この静的関数は、与えられた時間間隔の後にスロットを呼び出します。

この関数を使うと、わざわざtimerEvent を用意したり、ローカルのQTimer オブジェクトを作成したりする必要がないので、非常に便利です。

receiver が受信オブジェクトで、member がスロットです。時間間隔は duration オブジェクトnsec で与えられます。

Note: 6.8より前のバージョンのQtでは、この関数はchrono::nanosecondsではなく、chrono::millisecondsを受け取っていました。コンパイラは自動的に変換してくれますが、ミリ秒のカウントが極端に大きい場合はオーバーフローする可能性があります。

注意:この関数はリエントラントである。

start()も参照のこと

[static] void QTimer::singleShot(std::chrono::nanoseconds nsec, Qt::TimerType timerType, const QObject *receiver, const char *member)

これはオーバーロードされた関数です。

この静的関数は、与えられた時間間隔の後にスロットを呼び出します。

この関数を使うと、わざわざtimerEvent を用意したり、ローカルのQTimer オブジェクトを作成したりする必要がないので、非常に便利です。
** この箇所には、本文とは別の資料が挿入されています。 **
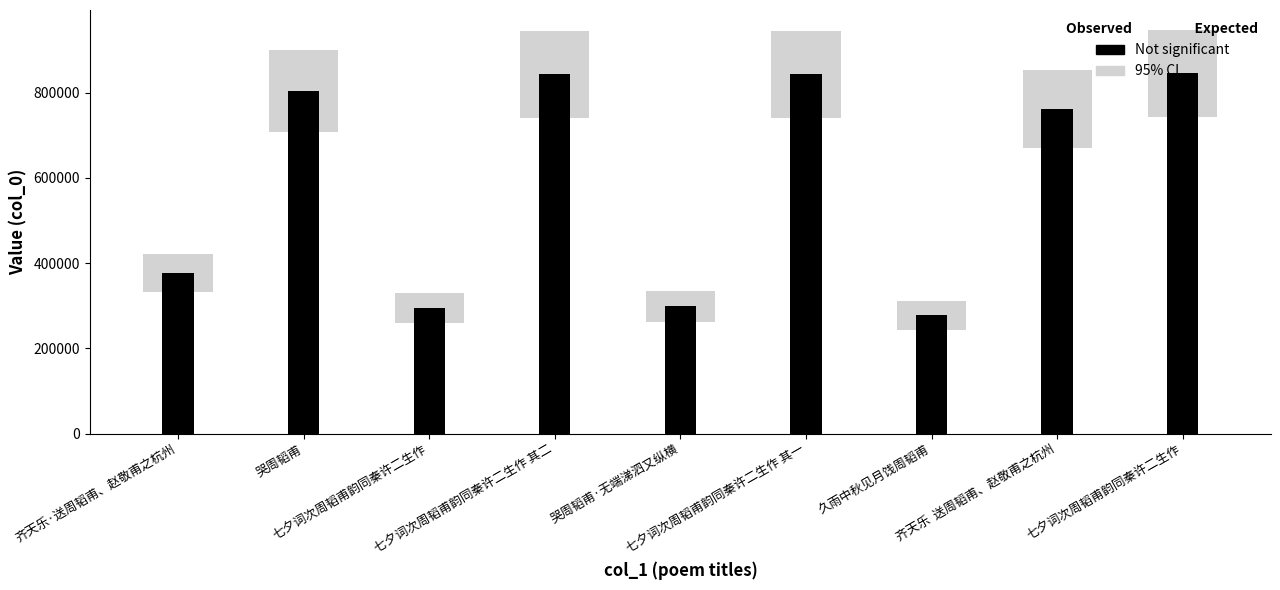

How many data points does each series have?

9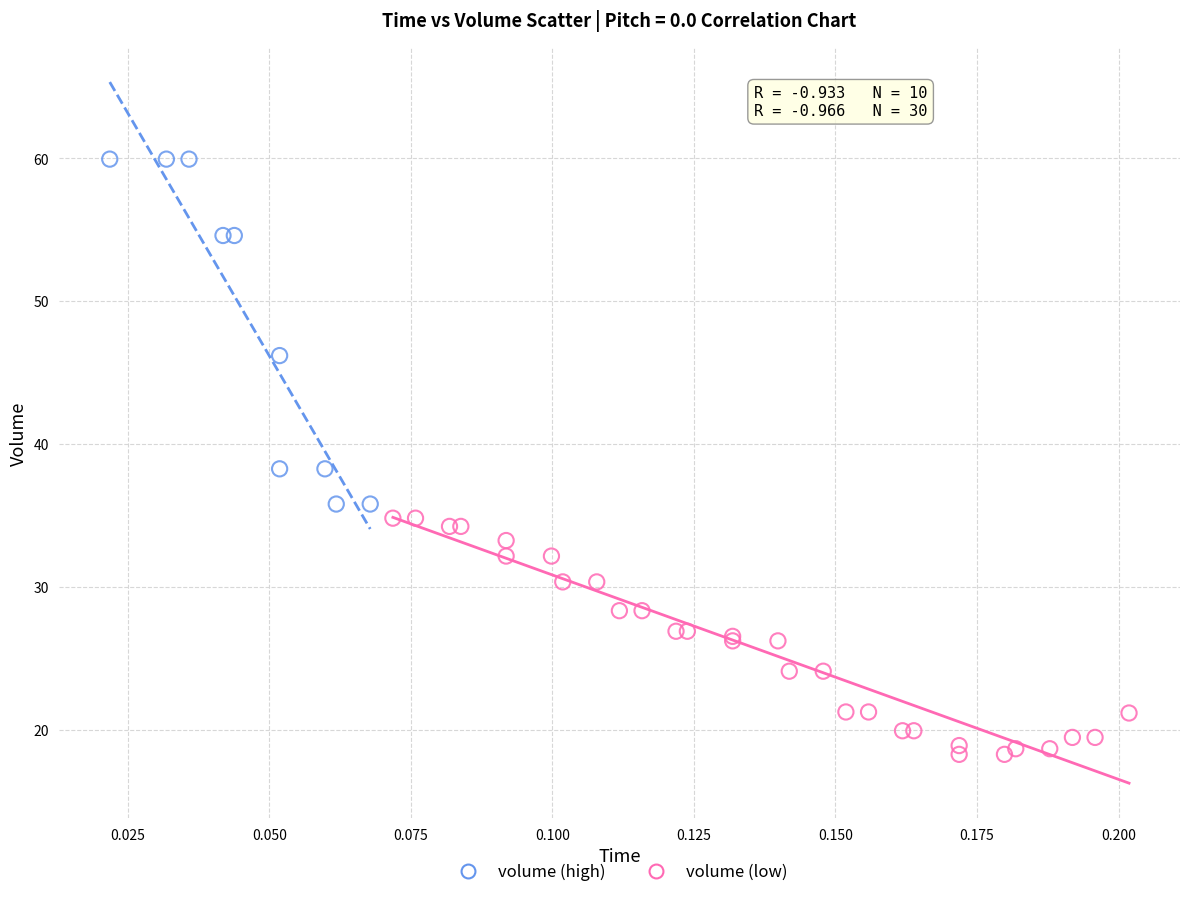

Which series contains the highest Y value?

volume (high)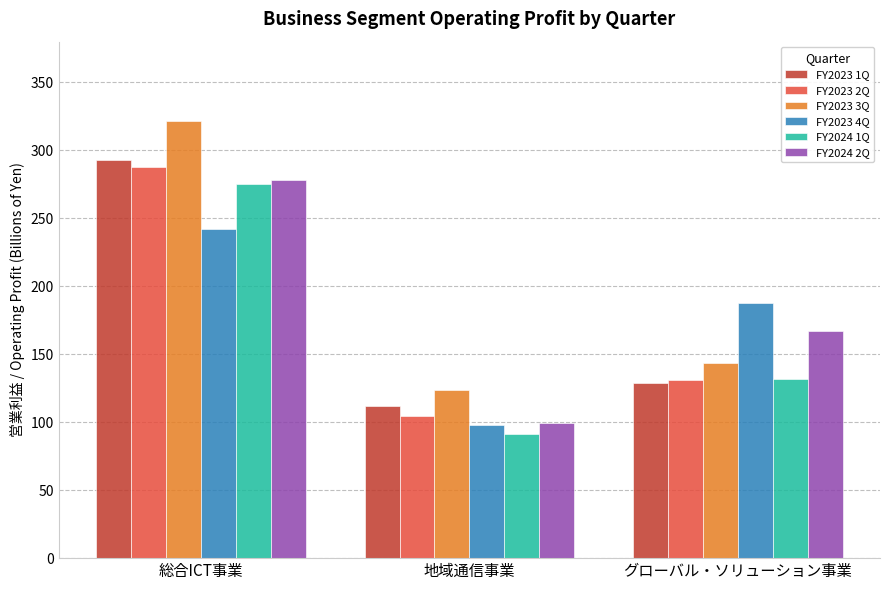

What position from the right is グローバル・ソリューション事業?

1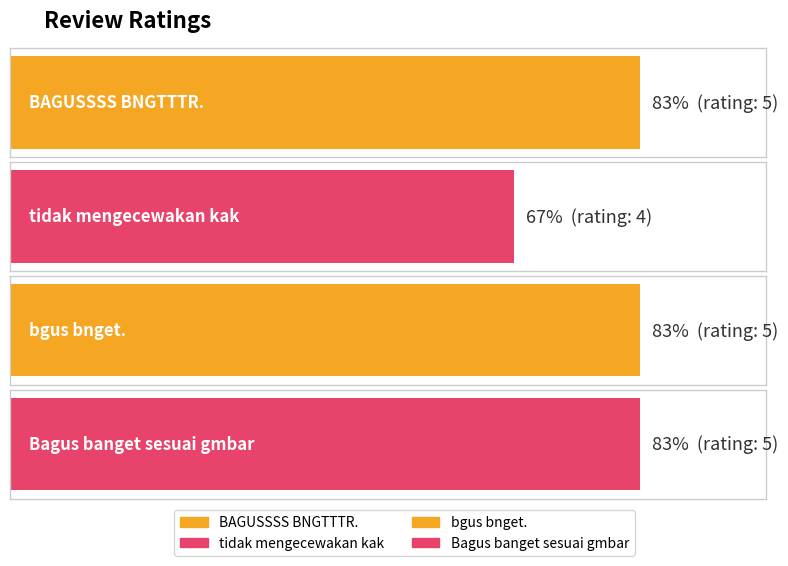

Which category has the lowest value across all series?

tidak mengecewakan kak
receiver が受信オブジェクトで、member がスロットです。時間間隔はdurationオブジェクトnsec で与えられる。timerType はタイマーの精度に影響します。

注意: 6.8より前のバージョンのQtでは、この関数はchrono::nanosecondsではなく、chrono::millisecondsを受け取っていました。コンパイラは自動的に変換してくれますが、ミリ秒のカウントが極端に大きい場合はオーバーフローする可能性があります。

注意:この関数はリエントラントである。

start()も参照のこと

[slot] void QTimer::start(int msec)

msec ミリ秒のタイムアウト間隔でタイマーを開始または再起動する。

タイマーがすでに動作している場合は、stopped 、再起動される。また、id() も変更されます。

singleShot がtrueの場合、タイマーは一度だけ起動される。これと同じである:

timer.setInterval(msec);
timer.start();

注意: ゼロ・タイマーでイベント・ループを忙しくしておくと、UIの動作が不安定になり、トラブルの原因になります。

[slot] void QTimer::start()

この関数はstart()をオーバーロードします。

interval で指定されたタイムアウトでタイマーを開始または再起動します。

タイマーがすでに動作している場合は、stopped 、再起動されます。また、id ()も変更されます。

singleShot が真の場合、タイマーは一度だけ起動されます。

void QTimer::start(std::chrono::milliseconds msec)

これはオーバーロードされた関数です。

msec ミリ秒のタイムアウトでタイマーを開始または再起動します。

タイマーがすでに動いている場合は、stopped 、再起動されます。また、id ()も変更されます。

singleShot がtrueの場合、タイマーは一度だけ起動される。これは以下と等価である:

timer.setInterval(msec);
timer.start();

[slot] void QTimer::stop()

タイマーを停止します。

start()も参照

[private signal] void QTimer::timeout()

このシグナルは、タイマーがタイムアウトしたときに発せられます。

注意: これはプライベート・シグナルです。シグナル接続で使用することはできますが、ユーザーが発することはできません。

intervalstart()、stop()参照のこと。

[override virtual protected] void QTimer::timerEvent(QTimerEvent *e)

再実装:QObject::timerEvent(QTimerEvent *event)。

int QTimer::timerId() const

タイマーが実行中であればタイマーの ID を返し、そうでなければ -1 を返します。